25 Kasım Kadın Platformu, bu seneki 25 Kasım Kadına Yönelik Şiddete Karşı Uluslararası Mücadele Günü çalışmalarını, Kadıköy rıhtımda gerçekleştirdiği eylemle başlattı. Platformun çağrısıyla bir araya gelen kadınlar, zincir oluşturarak "Şüpheli kadın ölümleri aydınlatılsın" çağrısını yükseltti.

Eylemde, Nadira Kadirova, Gülistan Doku, Hande Kader, Jeannah Danys Dinabongho Ibouanga, Rojin Kabaiş, Narin Güran'ın hikayeleri okundu.

Platform adına basın açıklamasını okuyan Leyla Can, "Kadınlar her gün erkekler tarafından şiddete maruz kalıyor, katlediliyor, kaybediliyor. Faillerin dosyaları 'yetersiz delil' gerekçeleriyle, alelacele yapılan ve etkin yürütülmeyen soruşturmalarla 'şüpheli ölüm' denilerek kapatılıyor. Kadınların maruz kaldığı erkek şiddetini; erkek şiddetine karşı koruyucu önleyici politika geliştirmeyen devletin şiddet faili erkekleri cezasızlıkla ödüllendirdiğini; kadın cinayetlerinin üstünün intihar, şüpheli ölüm denilerek örtülmeye çalışıldığını görüyoruz" dedi.

'FAİL ERKEKLER CEZASIZLIKLA ÖDÜLLENDİRİLİYOR'
"Daha kaç kadının adı 'şüpheli ölüm' diye geçecek kayıtlara" diye soran Can, devletin erkek şiddetine karşı bütünlüklü politika geliştirmek yerine, kadın düşmanı politikalarıyla erkek şiddetine yol açtığını vurguladı. Cinsiyetçi yargının kadın cinayetlerinde etkin soruşturma yürütmediğine dikkat çeken Can, fail erkeklerin cezasızlıkla ödüllendirildiğini belirtti.

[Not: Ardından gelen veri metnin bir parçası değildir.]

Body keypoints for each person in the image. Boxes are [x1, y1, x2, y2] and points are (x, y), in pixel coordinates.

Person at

Kadın cinayetlerinin gizlilik kararıyla, delil karartmayla, "şüpheli" denerek kapatılmak istendiğine işaret eden Can, "Tüm kurumlarda erkeklik hüküm sürüyor. Bu sistem sadece ihmaliyle değil, cezasızlığıyla da suçun parçası. Devlet; korumadığı her kadının, kapattığı her dosyanın failidir" ifadelerini kullandı.

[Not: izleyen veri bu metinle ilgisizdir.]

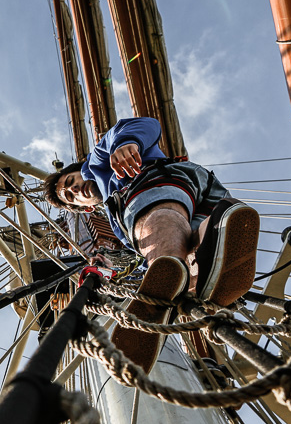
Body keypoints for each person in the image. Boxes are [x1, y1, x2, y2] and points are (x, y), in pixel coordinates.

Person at [42, 117, 259, 373]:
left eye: (70, 182)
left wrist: (126, 144)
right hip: (207, 194)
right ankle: (215, 240)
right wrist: (109, 266)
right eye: (71, 197)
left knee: (153, 225)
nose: (75, 189)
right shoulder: (110, 217)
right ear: (86, 209)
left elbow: (147, 125)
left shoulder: (98, 163)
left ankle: (165, 283)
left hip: (154, 184)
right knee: (197, 260)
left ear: (80, 170)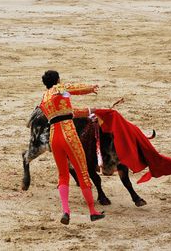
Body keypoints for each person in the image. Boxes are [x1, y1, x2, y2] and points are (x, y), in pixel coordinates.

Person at [39, 70, 105, 225]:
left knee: (63, 174)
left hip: (54, 137)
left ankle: (66, 211)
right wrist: (91, 88)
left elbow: (66, 113)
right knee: (82, 172)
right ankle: (92, 211)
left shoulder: (44, 98)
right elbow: (75, 88)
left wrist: (89, 111)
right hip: (69, 134)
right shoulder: (60, 88)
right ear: (57, 80)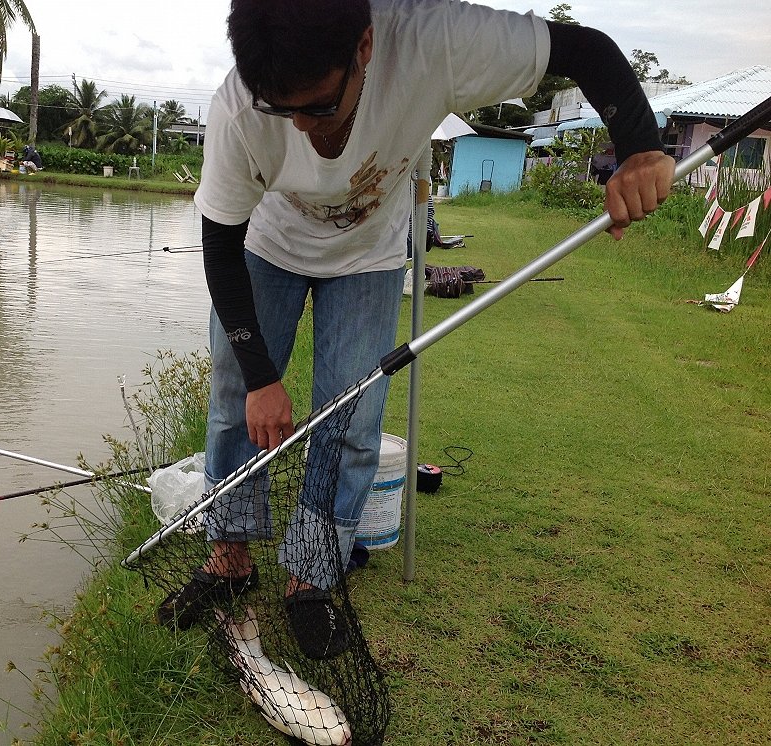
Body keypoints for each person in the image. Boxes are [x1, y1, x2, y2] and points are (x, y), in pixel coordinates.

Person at [157, 0, 674, 658]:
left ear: (365, 48)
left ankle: (310, 578)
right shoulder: (237, 109)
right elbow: (220, 247)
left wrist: (638, 148)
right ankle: (230, 562)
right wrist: (261, 377)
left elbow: (587, 50)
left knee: (351, 414)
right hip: (266, 246)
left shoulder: (436, 40)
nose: (305, 130)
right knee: (235, 399)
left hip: (369, 254)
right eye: (282, 112)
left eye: (318, 106)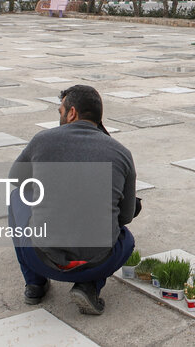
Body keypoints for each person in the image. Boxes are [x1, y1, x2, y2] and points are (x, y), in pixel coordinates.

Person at [8, 84, 137, 315]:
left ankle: (35, 285)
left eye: (61, 111)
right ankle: (89, 286)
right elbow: (126, 216)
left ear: (72, 113)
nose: (60, 117)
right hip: (99, 262)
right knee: (126, 239)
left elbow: (16, 179)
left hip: (40, 258)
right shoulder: (122, 153)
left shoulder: (42, 140)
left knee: (16, 196)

'BİRBİRİMİZİN SESİ OLMAYA DEVAM EDECEĞİZ'
Can, şöyle devam etti: "Biz, erkek devlet şiddetine karşı birbirimizin sesi olmaya devam edeceğiz. Kaybedilen kadınlara ne oldu diye sormayı, üstü örtülen dosyaların peşinde olmayı, davaları takip etmeyi sürdüreceğiz. Fail erkekleri, devleti, gücünü aldıkları erkek egemen sistemi işaret etmeye; erkek şiddetiyle bu sistem arasındaki bağı göstermeye devam edeceğiz. Hayatlarımız ve birbirimiz için yine sokaklarda bir araya gelecek, mücadele etmekten vazgeçmeyeceğiz. Hayatlarımızı daraltmaya çalışan, kadın cinayetlerini engellemek yerine kazanımlarımızı hedef alan bu erkek egemen sisteme ve erkek devletin politikalarına karşı öfkemizle, dayanışmamızla, mücadelemizle buradayız."

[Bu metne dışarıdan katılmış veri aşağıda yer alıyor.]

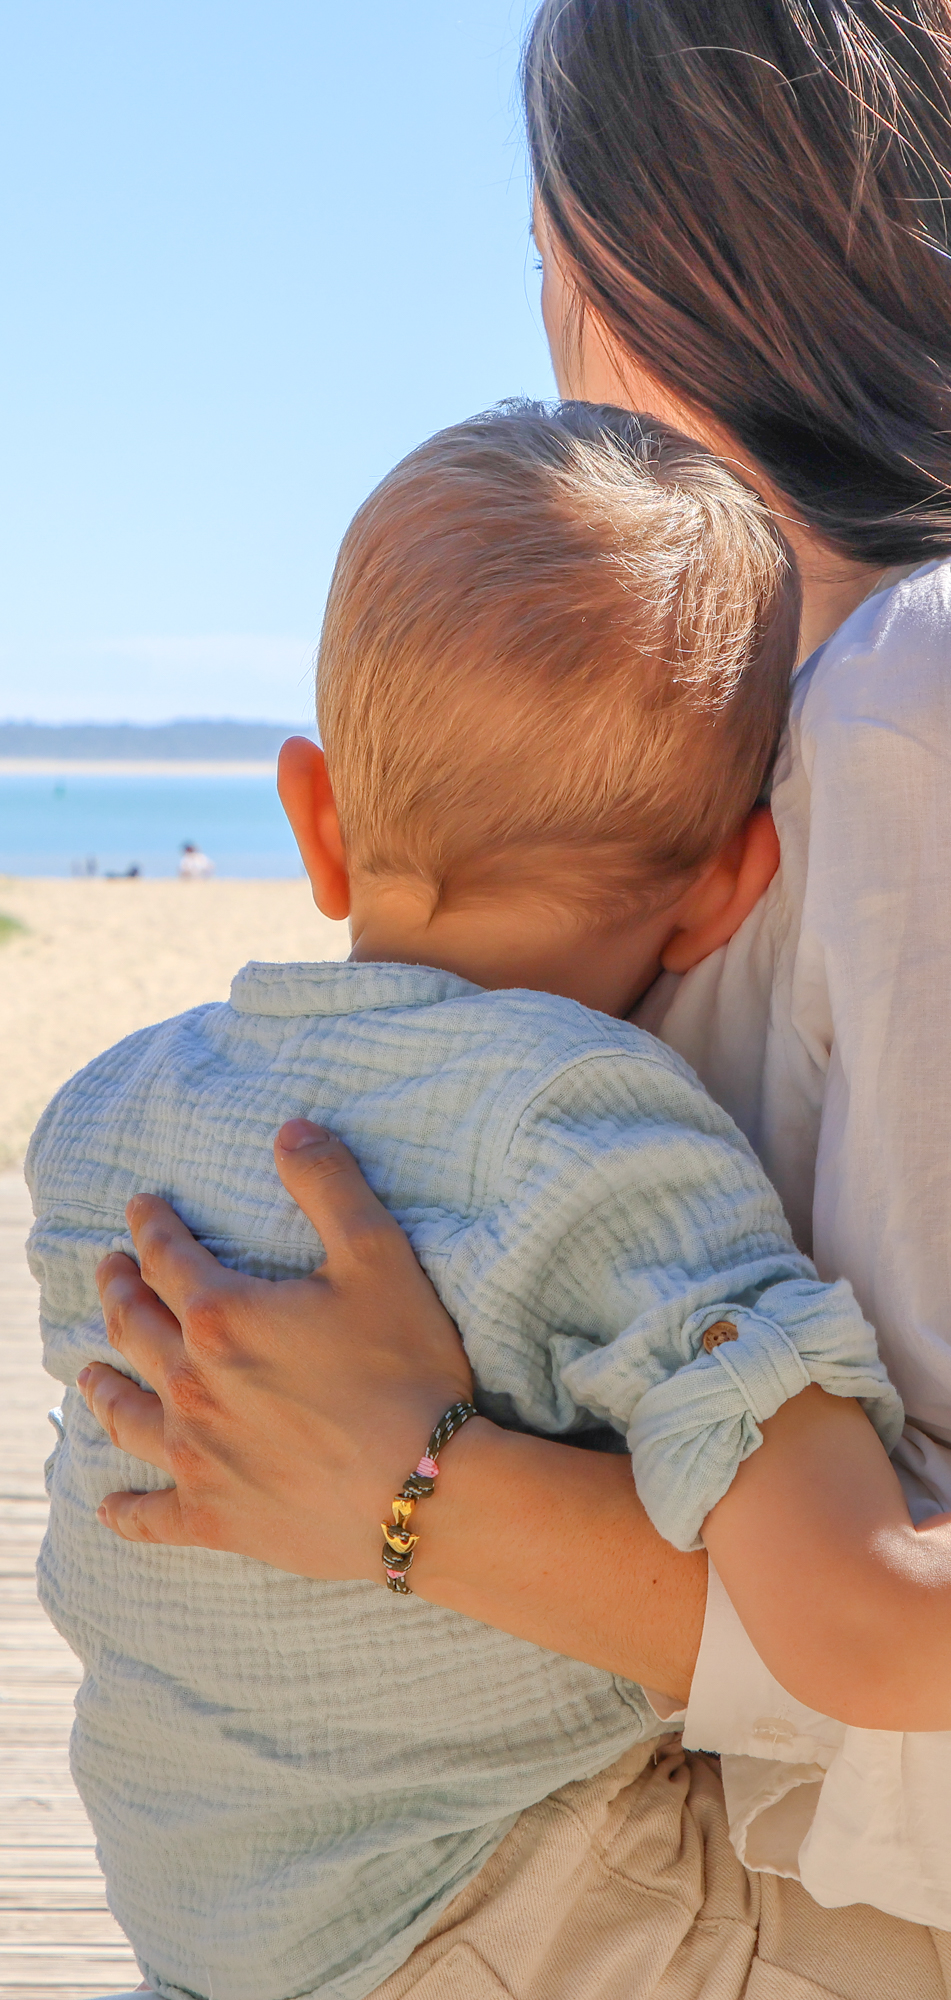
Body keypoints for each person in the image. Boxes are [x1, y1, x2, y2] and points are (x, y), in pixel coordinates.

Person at [69, 4, 951, 1996]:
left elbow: (908, 1704)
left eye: (542, 252)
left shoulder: (904, 704)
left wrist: (418, 1498)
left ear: (637, 261)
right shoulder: (786, 747)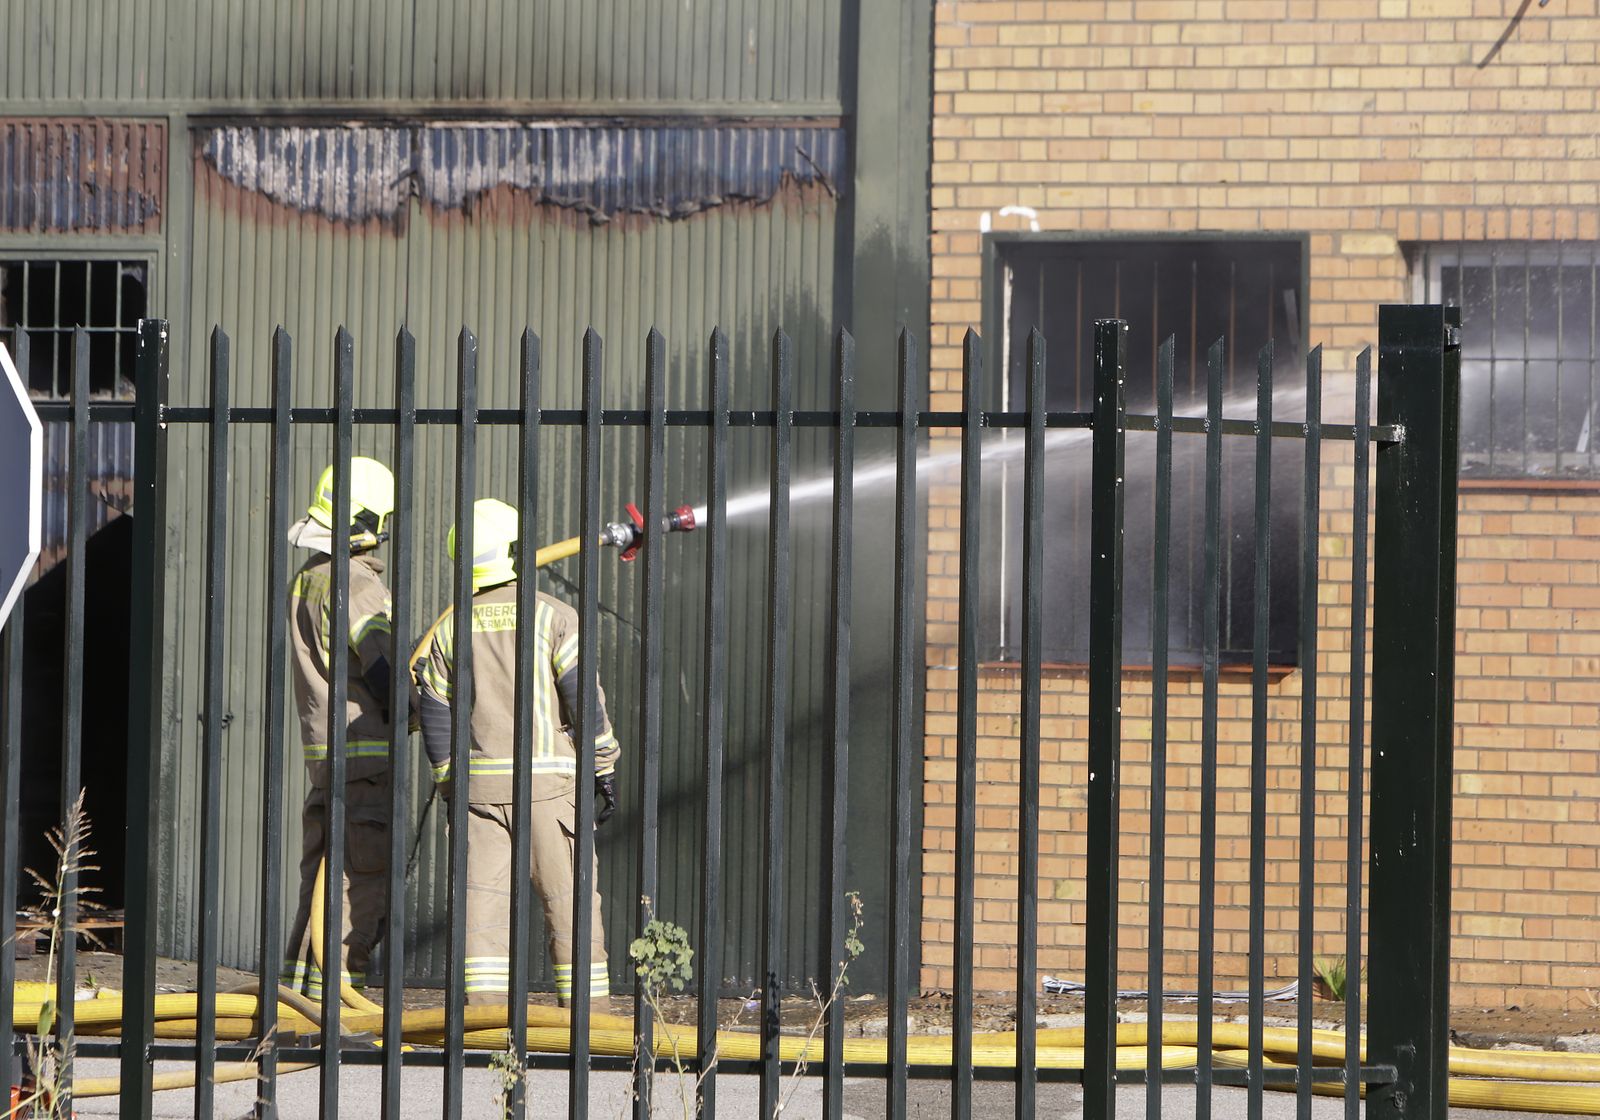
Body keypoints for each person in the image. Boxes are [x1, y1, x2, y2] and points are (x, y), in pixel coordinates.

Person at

25 KASIM'DA TAKSİM TÜNEL'E ÇAĞRI
Eşit ve özgür bir hayat istediklerini vurgulayan Can, bu hayatı mücadeleyle kuracaklarını vurguladı. Can, şu ifadeleri kullandı: "Gülistan'ın, Nadira'nın, Hande'nin, Rojin'in, Dina'nın, Narin'in ve ölümü şüpheli bırakılan bütün kadınların ardından 'Bir kişi daha eksilmeyeceğiz' diye haykırıyoruz. Patriyarkaya, erkek-devlet şiddetine ve cezasızlığa karşı yan yanayız. 25 Kasım Kadına Yönelik Şiddete Karşı Uluslararası Mücadele Günü'nde öfkemizle, isyanımızla, dayanışmamızla buluşalım!"

Eylemin sonunda 25 Kasım Kadın Platformu, İstanbul'daki tüm kadınları 25 Kasım günü Taksim Tünel'de buluşmaya çağırdı.

Eylem boyunca "Katledilen kadınlar isyanımızdır", "Rojin'e ne oldu?", "Gülistan Doku nerede" sloganları atıldı.